• BRANO DA ESAMINARE:

|---|

La Marco Foscarini (da “Storia del cantiere navale di Monfalcone, 1908-2008” di Pietro Valenti, Luglio Editore, 2007, via Francesco De Domenico e www.naviearmatori.net) |
Motonave da carico da
6404,87 (o 6406, o 6342) tsl, 3172 tsn e 10.325 (o 10.490) tpl, lunga 134,11
metri, larga 18,44-18,47 e pescante 11,84, con velocità di 14,5-16,5 nodi.
Appartenente alla Società Italiana di Armamento (SIDARMA), con sede a Fiume, ed
iscritta con matricola 107 al Compartimento Marittimo di Fiume.
Era armata, a scopo
difensivo, con un cannone da 120/45 mm (sistemato a poppa) e ben 13 mitragliere
contraeree singole da 20/70 mm, in plancette situate alle estremità e sulle
sovrastrutture.

|---|

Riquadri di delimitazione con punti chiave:
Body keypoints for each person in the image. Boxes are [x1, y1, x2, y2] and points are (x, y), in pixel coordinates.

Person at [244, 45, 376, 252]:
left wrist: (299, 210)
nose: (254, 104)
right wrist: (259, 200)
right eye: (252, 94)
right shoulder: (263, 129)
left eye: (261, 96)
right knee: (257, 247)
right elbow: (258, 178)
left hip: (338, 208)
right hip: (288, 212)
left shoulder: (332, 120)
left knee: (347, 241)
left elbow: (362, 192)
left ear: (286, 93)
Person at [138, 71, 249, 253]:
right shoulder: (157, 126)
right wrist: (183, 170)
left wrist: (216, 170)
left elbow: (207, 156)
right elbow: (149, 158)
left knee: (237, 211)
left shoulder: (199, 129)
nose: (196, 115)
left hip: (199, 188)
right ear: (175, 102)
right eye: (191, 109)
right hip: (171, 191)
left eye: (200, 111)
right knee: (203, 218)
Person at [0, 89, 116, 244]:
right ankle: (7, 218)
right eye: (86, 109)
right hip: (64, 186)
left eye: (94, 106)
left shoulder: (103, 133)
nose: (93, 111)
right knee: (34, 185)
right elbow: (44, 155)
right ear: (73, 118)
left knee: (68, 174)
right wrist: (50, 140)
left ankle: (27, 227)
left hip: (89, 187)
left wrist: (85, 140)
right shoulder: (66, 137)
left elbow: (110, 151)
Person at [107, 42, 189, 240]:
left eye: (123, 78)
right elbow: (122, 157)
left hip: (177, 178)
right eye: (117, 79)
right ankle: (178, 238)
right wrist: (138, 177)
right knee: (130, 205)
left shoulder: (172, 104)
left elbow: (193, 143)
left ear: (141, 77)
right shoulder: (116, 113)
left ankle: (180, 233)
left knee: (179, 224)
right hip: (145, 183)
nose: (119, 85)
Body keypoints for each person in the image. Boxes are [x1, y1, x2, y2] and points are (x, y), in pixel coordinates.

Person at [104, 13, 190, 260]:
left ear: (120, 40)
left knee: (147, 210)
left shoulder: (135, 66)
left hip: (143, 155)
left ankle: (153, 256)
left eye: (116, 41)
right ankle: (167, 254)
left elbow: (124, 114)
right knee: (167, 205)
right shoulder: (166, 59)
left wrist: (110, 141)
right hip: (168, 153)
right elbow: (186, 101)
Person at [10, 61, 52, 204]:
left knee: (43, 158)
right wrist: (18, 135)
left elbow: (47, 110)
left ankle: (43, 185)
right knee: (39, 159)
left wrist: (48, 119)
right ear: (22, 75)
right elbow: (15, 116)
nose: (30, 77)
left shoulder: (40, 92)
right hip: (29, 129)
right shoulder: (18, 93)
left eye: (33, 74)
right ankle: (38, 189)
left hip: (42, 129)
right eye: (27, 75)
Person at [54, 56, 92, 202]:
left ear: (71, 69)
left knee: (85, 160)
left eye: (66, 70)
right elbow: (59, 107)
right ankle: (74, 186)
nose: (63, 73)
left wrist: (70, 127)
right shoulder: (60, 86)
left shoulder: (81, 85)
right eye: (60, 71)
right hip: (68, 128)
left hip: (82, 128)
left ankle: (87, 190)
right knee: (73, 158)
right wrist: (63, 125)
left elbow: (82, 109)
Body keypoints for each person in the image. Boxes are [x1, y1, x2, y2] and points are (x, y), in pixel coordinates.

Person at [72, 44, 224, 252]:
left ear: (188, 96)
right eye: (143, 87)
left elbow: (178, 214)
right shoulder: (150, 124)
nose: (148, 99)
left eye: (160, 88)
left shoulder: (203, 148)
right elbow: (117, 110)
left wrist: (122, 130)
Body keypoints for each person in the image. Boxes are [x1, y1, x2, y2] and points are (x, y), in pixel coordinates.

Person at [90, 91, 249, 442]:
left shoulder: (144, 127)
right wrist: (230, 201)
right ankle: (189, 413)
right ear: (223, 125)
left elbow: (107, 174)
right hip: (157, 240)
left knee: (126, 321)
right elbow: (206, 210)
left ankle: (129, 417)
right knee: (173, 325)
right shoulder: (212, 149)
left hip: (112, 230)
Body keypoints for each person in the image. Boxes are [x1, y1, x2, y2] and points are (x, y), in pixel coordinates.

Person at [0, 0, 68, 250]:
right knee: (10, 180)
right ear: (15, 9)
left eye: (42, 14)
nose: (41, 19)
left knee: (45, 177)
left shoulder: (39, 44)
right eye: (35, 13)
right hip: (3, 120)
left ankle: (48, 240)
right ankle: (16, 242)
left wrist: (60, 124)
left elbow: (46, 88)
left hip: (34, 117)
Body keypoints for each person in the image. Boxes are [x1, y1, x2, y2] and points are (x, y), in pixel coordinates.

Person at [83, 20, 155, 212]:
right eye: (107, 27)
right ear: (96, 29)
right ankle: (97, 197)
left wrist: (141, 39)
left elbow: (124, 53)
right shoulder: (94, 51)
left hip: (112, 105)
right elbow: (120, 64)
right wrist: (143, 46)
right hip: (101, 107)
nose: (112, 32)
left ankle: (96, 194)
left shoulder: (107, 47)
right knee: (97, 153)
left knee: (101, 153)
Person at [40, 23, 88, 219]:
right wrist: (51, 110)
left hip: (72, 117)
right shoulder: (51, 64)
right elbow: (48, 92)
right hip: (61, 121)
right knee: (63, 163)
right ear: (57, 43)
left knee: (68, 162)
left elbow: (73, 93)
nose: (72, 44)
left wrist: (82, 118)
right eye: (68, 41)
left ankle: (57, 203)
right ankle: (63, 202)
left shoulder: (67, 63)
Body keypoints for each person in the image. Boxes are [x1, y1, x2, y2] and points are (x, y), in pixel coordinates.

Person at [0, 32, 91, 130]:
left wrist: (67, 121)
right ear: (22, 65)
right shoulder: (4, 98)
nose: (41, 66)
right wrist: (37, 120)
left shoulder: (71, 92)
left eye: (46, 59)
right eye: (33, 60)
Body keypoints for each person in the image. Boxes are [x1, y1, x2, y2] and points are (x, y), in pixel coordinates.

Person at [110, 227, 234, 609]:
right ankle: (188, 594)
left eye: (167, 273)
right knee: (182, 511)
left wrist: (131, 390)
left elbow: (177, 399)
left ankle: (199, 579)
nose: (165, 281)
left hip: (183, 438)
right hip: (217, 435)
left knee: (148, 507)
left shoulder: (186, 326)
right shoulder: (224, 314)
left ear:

|---|

• PARTI DELL'ESERCIZIO:
- A) Riscrivi il passo del testo sulla Marco Foscarini che va da "Era armata, a" fino a "sovrastrutture." incluso.
- B) Riformula in modo più conciso il paragrafo del testo sulla Marco Foscarini che inizia con "Era armata, a scopo difensivo", mantenendone i fatti principali.
- C) Secondo il testo sulla Marco Foscarini, a quale società apparteneva la nave?

• SOLUZIONI DEI COMPITI:
- A)
Era armata, a scopo
difensivo, con un cannone da 120/45 mm (sistemato a poppa) e ben 13 mitragliere
contraeree singole da 20/70 mm, in plancette situate alle estremità e sulle
sovrastrutture.

- B) Per difesa, la nave portava un cannone da 120/45 mm a poppa e 13 mitragliere contraeree singole da 20/70 mm. Le mitragliere erano collocate su plancette alle estremità e sulle sovrastrutture.

- C) Alla Società Italiana di Armamento (SIDARMA), con sede a Fiume.